S. Stewart: If Ukraine fails, yes, of course, there'll be major consequences. Because Russia will be emboldened and will push forward, depending also on what Donald Trump now does and says with regard to NATO. NATO may be seriously weakened, in which case Putin will be emboldened more quickly. And, of course, with all the military production now going on in Russia, he is militarizing much faster than the rest of us here in Europe.

I think it won't take long until there's a serious challenge to NATO, maybe in the Baltics. And then if there's not a serious and convincing response, he will go further. At the same time, if populist and far-right forces gain ground in Europe, political resistance to Russia could weaken, allowing its influence to grow while the EU’s diminishes. Our security, as we have known it for the past two or three decades, will be totally called into question and basically will disappear.

We will be in danger of military attack by Russia, of further hybrid strategies and of increasing authoritarianism. It will be a different world than the one that we're used to living in.

 

O. Kandyuk: So the last question - in your view, what are the key risks to Ukraine's EU accession process, and how can they be mitigated in the context of ongoing conflict? I mean, if you were asked to outline possible scenarios for Ukraine's integration into the EU, which 2-3 options would you describe?

 

S. Stewart: Well, there's the nice scenario, right, where Ukraine continues to reform at a decent pace. And then the EU also manages either to reform itself or to decide that actually it can take on Ukraine and other countries without reforming. And so there's somehow, for whatever reasons, enough momentum to have people agree to that.

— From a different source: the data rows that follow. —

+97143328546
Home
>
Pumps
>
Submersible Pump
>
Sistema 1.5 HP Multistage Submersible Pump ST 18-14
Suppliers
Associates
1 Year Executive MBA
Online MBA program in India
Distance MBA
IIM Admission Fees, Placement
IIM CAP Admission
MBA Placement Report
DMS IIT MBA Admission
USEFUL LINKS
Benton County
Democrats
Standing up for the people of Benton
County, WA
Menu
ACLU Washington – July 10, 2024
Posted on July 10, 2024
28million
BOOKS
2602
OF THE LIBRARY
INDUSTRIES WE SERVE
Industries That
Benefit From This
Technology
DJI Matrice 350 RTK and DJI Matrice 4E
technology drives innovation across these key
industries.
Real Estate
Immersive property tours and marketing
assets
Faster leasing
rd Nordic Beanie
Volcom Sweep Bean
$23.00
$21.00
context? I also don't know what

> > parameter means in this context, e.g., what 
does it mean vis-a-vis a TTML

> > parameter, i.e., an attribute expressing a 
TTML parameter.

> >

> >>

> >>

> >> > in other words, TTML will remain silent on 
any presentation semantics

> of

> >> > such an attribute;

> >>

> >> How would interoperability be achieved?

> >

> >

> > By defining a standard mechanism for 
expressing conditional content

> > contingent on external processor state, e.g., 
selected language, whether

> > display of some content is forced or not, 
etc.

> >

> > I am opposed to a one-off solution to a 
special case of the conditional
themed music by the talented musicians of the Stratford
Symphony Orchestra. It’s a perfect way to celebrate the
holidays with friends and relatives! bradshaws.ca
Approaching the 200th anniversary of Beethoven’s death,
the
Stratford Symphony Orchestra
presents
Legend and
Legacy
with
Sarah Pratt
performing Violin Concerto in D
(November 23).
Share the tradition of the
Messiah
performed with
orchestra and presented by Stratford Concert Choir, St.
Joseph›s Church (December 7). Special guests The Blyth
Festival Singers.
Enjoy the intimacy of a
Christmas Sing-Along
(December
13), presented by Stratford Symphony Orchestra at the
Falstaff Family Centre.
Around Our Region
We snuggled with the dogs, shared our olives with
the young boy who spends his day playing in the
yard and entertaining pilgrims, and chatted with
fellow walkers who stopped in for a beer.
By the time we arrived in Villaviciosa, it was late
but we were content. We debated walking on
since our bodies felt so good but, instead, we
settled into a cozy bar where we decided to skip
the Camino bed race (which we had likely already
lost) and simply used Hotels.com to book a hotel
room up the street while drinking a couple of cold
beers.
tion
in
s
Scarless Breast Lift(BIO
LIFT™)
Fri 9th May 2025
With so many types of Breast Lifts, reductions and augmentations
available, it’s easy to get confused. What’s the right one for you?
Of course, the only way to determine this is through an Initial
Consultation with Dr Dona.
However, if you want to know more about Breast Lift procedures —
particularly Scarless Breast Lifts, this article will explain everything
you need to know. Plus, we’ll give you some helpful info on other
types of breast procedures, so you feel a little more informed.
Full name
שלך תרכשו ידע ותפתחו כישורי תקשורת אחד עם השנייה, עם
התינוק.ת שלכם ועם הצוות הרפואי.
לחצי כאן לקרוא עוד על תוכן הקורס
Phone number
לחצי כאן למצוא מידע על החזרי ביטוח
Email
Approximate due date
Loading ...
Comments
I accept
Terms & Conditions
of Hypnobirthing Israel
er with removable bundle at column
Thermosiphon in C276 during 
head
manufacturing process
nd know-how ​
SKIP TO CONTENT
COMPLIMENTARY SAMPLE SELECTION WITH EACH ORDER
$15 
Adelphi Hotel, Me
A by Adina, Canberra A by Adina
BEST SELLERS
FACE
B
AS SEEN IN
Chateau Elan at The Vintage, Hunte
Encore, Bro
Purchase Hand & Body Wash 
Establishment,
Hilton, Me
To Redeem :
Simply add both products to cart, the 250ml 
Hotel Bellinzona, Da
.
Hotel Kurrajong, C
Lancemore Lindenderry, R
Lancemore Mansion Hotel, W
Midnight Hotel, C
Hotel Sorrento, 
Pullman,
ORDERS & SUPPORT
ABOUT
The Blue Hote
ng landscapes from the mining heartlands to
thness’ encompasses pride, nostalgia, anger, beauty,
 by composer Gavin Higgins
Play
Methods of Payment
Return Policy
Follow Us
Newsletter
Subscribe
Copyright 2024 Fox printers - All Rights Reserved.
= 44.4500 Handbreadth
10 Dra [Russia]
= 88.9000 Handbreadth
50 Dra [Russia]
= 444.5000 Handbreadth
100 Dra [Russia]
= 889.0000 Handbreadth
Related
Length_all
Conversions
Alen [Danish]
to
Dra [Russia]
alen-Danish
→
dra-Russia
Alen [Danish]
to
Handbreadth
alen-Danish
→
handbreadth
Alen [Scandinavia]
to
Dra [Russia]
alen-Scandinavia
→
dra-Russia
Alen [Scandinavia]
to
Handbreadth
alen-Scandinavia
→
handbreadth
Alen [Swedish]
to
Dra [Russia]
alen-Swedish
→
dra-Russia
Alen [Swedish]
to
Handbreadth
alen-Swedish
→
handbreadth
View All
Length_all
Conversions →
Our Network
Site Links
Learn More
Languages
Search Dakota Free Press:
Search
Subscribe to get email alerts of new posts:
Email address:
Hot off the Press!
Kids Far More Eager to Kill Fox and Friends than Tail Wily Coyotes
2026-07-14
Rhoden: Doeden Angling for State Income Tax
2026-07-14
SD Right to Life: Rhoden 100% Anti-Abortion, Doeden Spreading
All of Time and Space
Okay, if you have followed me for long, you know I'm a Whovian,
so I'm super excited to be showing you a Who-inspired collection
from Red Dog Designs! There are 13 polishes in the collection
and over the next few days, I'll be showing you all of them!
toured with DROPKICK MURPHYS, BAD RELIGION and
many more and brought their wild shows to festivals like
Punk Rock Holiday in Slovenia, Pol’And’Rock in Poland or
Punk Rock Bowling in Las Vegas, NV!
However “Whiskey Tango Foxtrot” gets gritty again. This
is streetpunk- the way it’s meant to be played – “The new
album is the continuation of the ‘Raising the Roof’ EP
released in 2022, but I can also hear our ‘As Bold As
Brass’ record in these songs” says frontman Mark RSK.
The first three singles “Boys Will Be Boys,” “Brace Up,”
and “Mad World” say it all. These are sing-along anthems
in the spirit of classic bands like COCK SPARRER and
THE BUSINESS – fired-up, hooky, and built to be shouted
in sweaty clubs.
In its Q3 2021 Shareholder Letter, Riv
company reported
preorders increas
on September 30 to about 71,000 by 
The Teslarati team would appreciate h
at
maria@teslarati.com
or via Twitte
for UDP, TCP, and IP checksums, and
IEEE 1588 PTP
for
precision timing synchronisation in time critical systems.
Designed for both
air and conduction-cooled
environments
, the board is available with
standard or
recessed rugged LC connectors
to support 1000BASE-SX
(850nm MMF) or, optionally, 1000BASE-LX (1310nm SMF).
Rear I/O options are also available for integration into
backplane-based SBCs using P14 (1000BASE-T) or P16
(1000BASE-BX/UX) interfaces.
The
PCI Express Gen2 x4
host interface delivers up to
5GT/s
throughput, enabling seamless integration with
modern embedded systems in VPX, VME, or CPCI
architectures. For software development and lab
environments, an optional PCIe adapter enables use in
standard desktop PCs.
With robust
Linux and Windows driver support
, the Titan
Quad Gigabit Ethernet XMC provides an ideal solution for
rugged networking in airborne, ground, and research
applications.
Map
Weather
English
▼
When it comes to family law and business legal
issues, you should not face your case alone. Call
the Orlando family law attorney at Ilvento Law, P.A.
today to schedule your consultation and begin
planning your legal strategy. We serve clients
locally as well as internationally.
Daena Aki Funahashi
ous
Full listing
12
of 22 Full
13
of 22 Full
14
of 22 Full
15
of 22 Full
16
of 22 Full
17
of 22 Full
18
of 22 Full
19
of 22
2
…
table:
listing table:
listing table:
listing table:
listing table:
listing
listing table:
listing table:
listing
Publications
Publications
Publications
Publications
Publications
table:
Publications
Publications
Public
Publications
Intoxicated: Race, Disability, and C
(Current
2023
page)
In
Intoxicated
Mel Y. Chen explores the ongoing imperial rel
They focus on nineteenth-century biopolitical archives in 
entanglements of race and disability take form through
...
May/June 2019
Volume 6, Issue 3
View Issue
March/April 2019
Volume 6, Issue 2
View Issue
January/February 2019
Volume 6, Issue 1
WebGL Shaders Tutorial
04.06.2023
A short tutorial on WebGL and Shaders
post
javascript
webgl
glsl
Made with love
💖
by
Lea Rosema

But that's a rather unlikely scenario. Then there's the scenario of Ukraine going part of the way and maybe moving through some of these stages like integrating into the internal market, etc. It would be a huge stage to achieve.

Ukraine will move along the process, but at some point it will slow down and get stuck. Either because Ukraine isn't willing to take the next reform steps or because the EU isn't ready for that, either because of certain member states or because it's not willing to reform itself internally and claims that this is necessary to go further, or it decides that it wants a different model.

Alternatively, geopolitical shifts—such as a renewed focus on relations with Russia—could deprioritize Ukraine’s accession, relegating it to a peripheral status. Over time, both sides might lose interest and then end up with something like the Turkey model, where technically Ukraine is still a candidate state, but actually neither side is really pursuing the process. I think those are some potential scenarios.

Of course, there’s still the possibility of an even more extreme scenario: the EU fails to continue to exist. So there's no EU integration after all. We should not rule that out completely.